**WORK TO COMPLETE:**
Copy out each line of the data that holds the string "degrees".

**SUPPLIED INFORMATION:**
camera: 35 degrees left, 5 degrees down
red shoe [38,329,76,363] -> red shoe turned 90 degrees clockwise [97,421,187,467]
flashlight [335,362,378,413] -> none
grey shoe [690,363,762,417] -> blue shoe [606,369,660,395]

**EXERCISE OUTPUT:**
camera: 35 degrees left, 5 degrees down
red shoe [38,329,76,363] -> red shoe turned 90 degrees clockwise [97,421,187,467]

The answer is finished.